Does a leaking bad oil line also result in a louder exhaust noise and loss of power in acceleration? That is also what I have. Could just swapping the oil line be a fix?


----------



## XtremeRevolution (Jan 19, 2012)

Oil line won't fix that. What year is your car and what oil have you been using?

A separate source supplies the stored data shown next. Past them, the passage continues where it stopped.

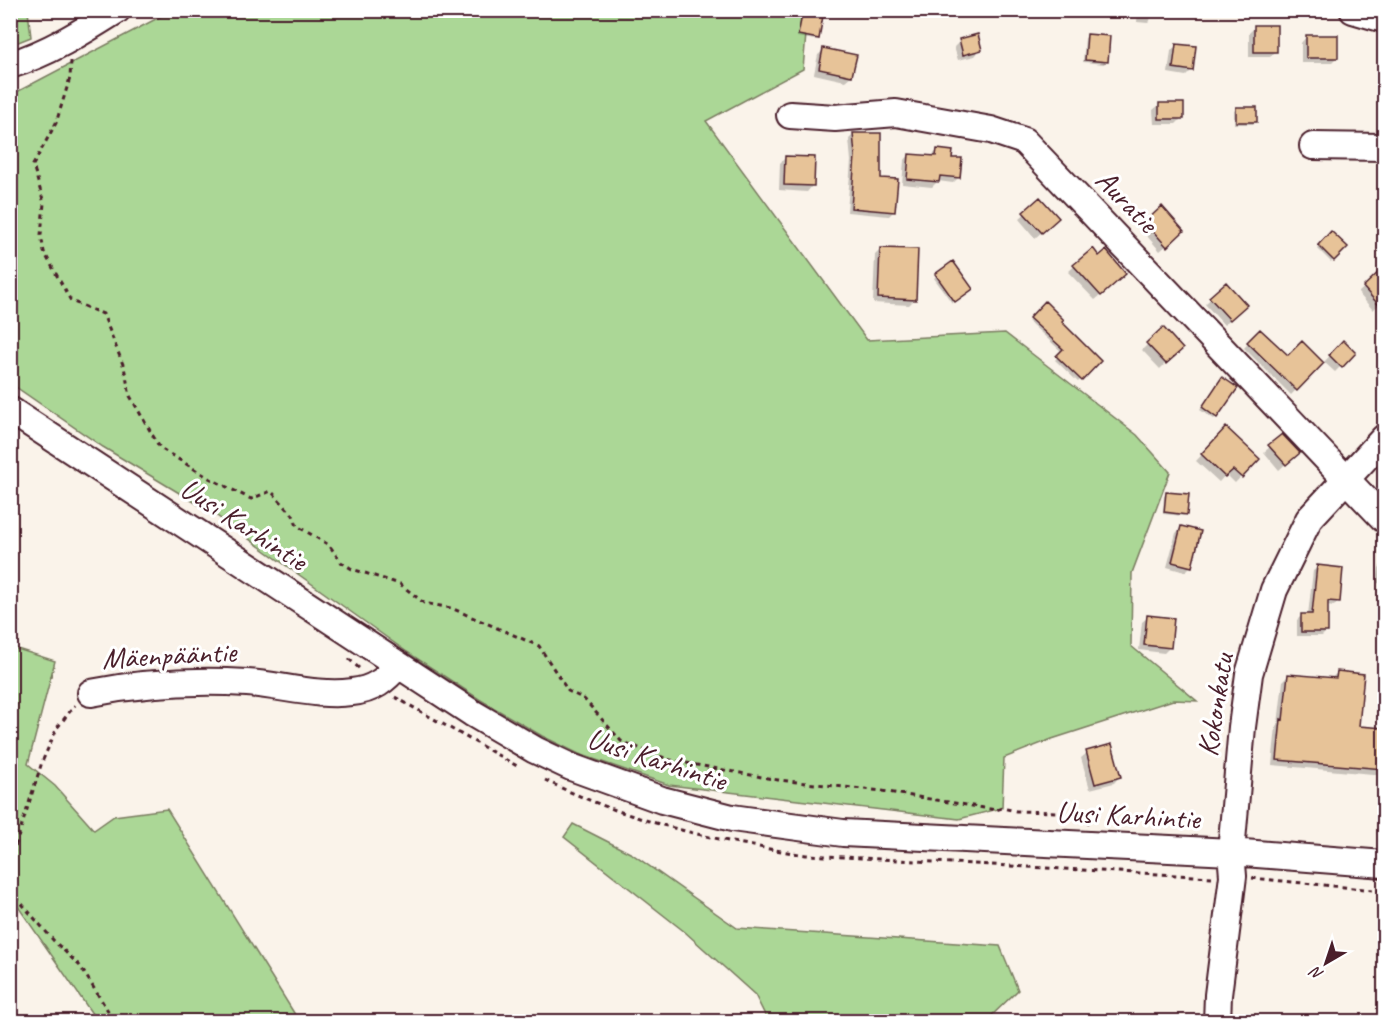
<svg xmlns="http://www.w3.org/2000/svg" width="1395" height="1032" font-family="Caveat,sans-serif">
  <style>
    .green { fill: #abd796; stroke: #7a7b60; stroke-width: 1.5 }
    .shadow { fill: #0003 }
    .building { fill: #e7c398; stroke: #4a1f2b; stroke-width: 1.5 }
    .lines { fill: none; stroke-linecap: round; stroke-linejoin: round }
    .minor-casing { stroke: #4a1f2b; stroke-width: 30 }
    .path { stroke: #4a1f2b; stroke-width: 3; stroke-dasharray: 4.5 4.5; stroke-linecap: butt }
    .minor { stroke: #fff; stroke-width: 26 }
    .labels { text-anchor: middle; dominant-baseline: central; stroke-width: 6; stroke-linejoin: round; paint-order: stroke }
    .street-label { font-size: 30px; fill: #4a1f2b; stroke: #fff }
  </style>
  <rect width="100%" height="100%" fill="#faf3ea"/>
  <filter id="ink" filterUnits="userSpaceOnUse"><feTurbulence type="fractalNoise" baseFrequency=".0167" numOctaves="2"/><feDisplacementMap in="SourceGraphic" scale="12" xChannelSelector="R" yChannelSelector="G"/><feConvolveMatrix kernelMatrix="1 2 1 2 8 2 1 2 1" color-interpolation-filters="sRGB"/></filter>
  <g filter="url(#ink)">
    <path class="green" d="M11,10L28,11L31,37L11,45Z
      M171,11H808L803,69L706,121L867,340L1005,333L1137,435L1170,472L1132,573L1131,646L1197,701L1173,700L1052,739L1004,758L1002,808L959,819L669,785L579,754L542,736L479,699L407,652L214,514L103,447L13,385L10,372V94H13Z
      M11,647L55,661L28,764L55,786L94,830L114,816L167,809L299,1021H97L17,905L11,910Z
      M573,824L632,854L737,928L1000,946L1018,990L986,1021H768L755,995L685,932L564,837Z"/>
    <path class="shadow" d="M802,10H823L818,38L815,40L797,37Z
      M1138,10H1152L1150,21L1148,23L1137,22Z
      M1255,27L1276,51L1270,57H1249V33Z
      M1088,35L1106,61L1104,64L1083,62L1085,38Z
      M1306,37L1337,57L1331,63H1301V43Z
      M960,41L980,50L975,56L958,60L954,47Z
      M1177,45L1192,70L1186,76L1168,73L1171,51Z
      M824,50L851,76L845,81L814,74L818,55Z
      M1159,105L1182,118L1176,124H1154L1153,110Z
      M1236,109L1256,121L1253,124H1234V111Z
      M854,134L894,211L889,216L847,212L851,161L849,139Z
      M937,151L950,159L959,177L953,183L938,181L932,187L902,184L904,161L909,155L931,156Z
      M786,157L812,186L807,192L779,190L780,163Z
      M1040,200L1051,224L1035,238L1019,219Z
      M1146,223L1176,237L1160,251L1140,228Z
      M1331,233L1345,247L1331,262L1317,248Z
      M881,249L915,299L909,305L873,303L875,255Z
      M1092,250L1119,280L1095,300L1068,272Z
      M952,263L969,291L952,303L934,278Z
      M1384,269V300L1373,310L1358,293Z
      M1226,284L1245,305L1224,325L1205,304Z
      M1045,303L1059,322L1099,361L1078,382L1055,360L1062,352L1028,321Z
      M1163,329L1181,348L1160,369L1142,350Z
      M1260,331L1288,357L1322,363L1291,395L1244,348Z
      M1343,342L1354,353L1335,372L1324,362Z
      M1220,381L1216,417L1214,419L1200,410Z
      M1226,429L1258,459L1235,483L1226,474L1219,482L1196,461Z
      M1270,447L1292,458L1279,470L1264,452Z
      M1167,494L1186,514L1184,516L1163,514L1164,496Z
      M1181,528L1191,566L1185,572L1167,567L1176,533Z
      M1381,565H1384V584L1377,583L1379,568Z
      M1318,567L1338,601L1334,606L1327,605L1326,632L1322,636H1297V620L1302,615H1308L1313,571Z
      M1148,617L1170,647L1164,653L1139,650L1142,622Z
      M1337,673L1358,727L1380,729L1384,697V775L1272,765L1276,727L1278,724L1283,681L1289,675L1331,678Z
      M1087,753L1119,777L1114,783L1090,789L1081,758Z"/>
    <path class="building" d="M803,10H824L819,39L798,35Z
      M1254,25H1277V52H1254Z
      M978,34L982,50L963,55L959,39Z
      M1087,34L1110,36L1108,62L1085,60Z
      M1306,35H1338V58H1306Z
      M1176,44L1196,46L1193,71L1173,68Z
      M823,48L857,55L852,76L819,69Z
      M1159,103H1184V119H1159Z
      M1236,107H1257V122H1236Z
      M853,133H881V178L898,179L895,212L851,208L855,156Z
      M937,149L953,151L952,158H962L960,178L940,176L939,182L907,179L909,154L936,156Z
      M785,156L815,157L814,186L784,185Z
      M1040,197L1059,218L1042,233L1023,212Z
      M1162,206L1184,231L1167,247L1145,222Z
      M1331,231L1348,247L1334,261L1318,245Z
      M880,248L918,249L916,300L878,298Z
      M1093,248L1099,256L1106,250L1126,274L1101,296L1073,265Z
      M953,261L973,289L955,302L935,274Z
      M1384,267V311L1363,287Z
      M1226,282L1247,305L1230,320L1209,297Z
      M1045,301L1064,320L1062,322L1101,361L1082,381L1056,356L1063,349L1029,318Z
      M1163,327L1183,349L1166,364L1146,343Z
      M1260,329L1288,355L1302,341L1324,363L1297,391L1247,342Z
      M1343,340L1356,353L1342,368L1329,355Z
      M1222,377L1238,388L1217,418L1202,407Z
      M1226,427L1260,459L1242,478L1233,470L1225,477L1201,454Z
      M1282,434L1300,453L1286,465L1268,445Z
      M1166,492L1189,494L1187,515L1164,512Z
      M1181,526L1201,531L1192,567L1172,562Z
      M1317,565L1343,568L1340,602L1328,601V632H1301V614H1312Z
      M1147,615L1174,618L1171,648L1144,645Z
      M1337,671L1364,674L1359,726L1384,728V769L1277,760L1281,719L1283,720L1288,674L1336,678Z
      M1112,744L1121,777L1095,784L1086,751Z"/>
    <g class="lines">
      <defs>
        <path id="minor" d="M1353,10L1384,19
          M10,65C49,53 82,32 117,10
          M790,115L835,118L896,113L991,130L1024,141L1384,519
          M1313,146L1384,147
          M10,410L472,713L535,750L571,767L662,800L732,818L843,833L1231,852L1384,864
          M91,693C142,683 195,680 247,683C280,685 319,697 352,692C373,690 386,680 398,665
          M1217,1022L1218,995L1233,876L1231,852L1242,727L1249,674L1274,590L1309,519L1384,438"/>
      </defs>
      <use href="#minor" class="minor-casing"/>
      <path class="path" d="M71,61L70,78L56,123L33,165L44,203L41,235L44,252L71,301L103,314L124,367L130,396L160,448L209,478L251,499L271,491L293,515L297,526L329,545L341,562L352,569L400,584L424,603L451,608L539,646L568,691L584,699L621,741L670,760L778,780L882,791L996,810L1002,808L1016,811L1058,812L1090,823
        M349,659L360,669
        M395,697L517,766
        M545,780C626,821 716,841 806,855L1212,877
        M10,863L42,762L57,728L75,705
        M1252,878L1384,891
        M10,890L54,941L80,966L115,1022"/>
      <use href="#minor" class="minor"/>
    </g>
  </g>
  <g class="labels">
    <g class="street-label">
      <text transform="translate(1127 201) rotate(46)">Auratie</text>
      <text transform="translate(244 524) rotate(33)">Uusi Karhintie</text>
      <text transform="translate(169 655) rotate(-3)">Mäenpääntie</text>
      <text transform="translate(1215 705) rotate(-81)">Kokonkatu</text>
      <text transform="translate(657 759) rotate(18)">Uusi Karhintie</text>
      <text transform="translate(1128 815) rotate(3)">Uusi Karhintie</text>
    </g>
  </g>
  <rect width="1395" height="1032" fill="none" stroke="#fff" stroke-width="36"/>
  <rect x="18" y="18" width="1359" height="996" fill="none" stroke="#4a1f2b" stroke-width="2" filter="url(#ink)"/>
  <g transform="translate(1326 963) rotate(219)" stroke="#ffffff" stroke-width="4.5" paint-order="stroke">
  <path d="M0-4.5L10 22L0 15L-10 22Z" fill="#4a1f2b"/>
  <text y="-9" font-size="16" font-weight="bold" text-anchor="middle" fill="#4a1f2b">N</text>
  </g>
</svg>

Sent from my BlackBerry PRIV using Tapatalk


----------



## Mo Cruze (Aug 29, 2014)

How many miles do you have turbo charger is covered under 100,000 miles


----------



## ChevyGuy (Dec 13, 2014)

Mo Cruze said:


> How many miles do you have turbo charger is covered under 100,000 miles


Or 5 years. So a number of 2011 and 2012 have expired by now.


----------



## Jaxon1208 (Aug 16, 2019)

I have 2012 1.4 turbo LTZ and I just noticed a leak to the right side of the alternator not sure where it’s coming from, long story short I had my turbo replaced 3 months ago? So I don’t think it would involve that section? Any idea where it’s coming from?


----------



## Thebigzeus (Dec 2, 2018)

Jaxon1208 said:


> I have 2012 1.4 turbo LTZ and I just noticed a leak to the right side of the alternator not sure where it’s coming from, long story short I had my turbo replaced 3 months ago? So I don’t think it would involve that section? Any idea where it’s coming from?


Either intake manifold gasket or camshaft position seals I'd say.


----------



## Jaxon1208 (Aug 16, 2019)

I had just got the intake manifold replaced too...I’ll look into camshaft position seals, thank you. I’ll let you guys know what I find.


----------



## Jaxon1208 (Aug 16, 2019)

Jaxon1208 said:


> I had just got the intake manifold replaced too...I’ll look into camshaft position seals, thank you. I’ll let you guys know what I find.


----------



## Jaxon1208 (Aug 16, 2019)

No it’s not the camshaft it’s more to the right near the battery. I just don’t want to spend more money when I already spent $3500


----------



## thelastyard (Mar 5, 2021)

XtremeRevolution said:


> That's the first I've heard of the turbo oil feed line leaking, and also the first of the cam seals, and I've been here a while. The only two leaks I've read of are the water pump and the oil pan, and only one person had the oil pan issue.


I have the front seal leak


----------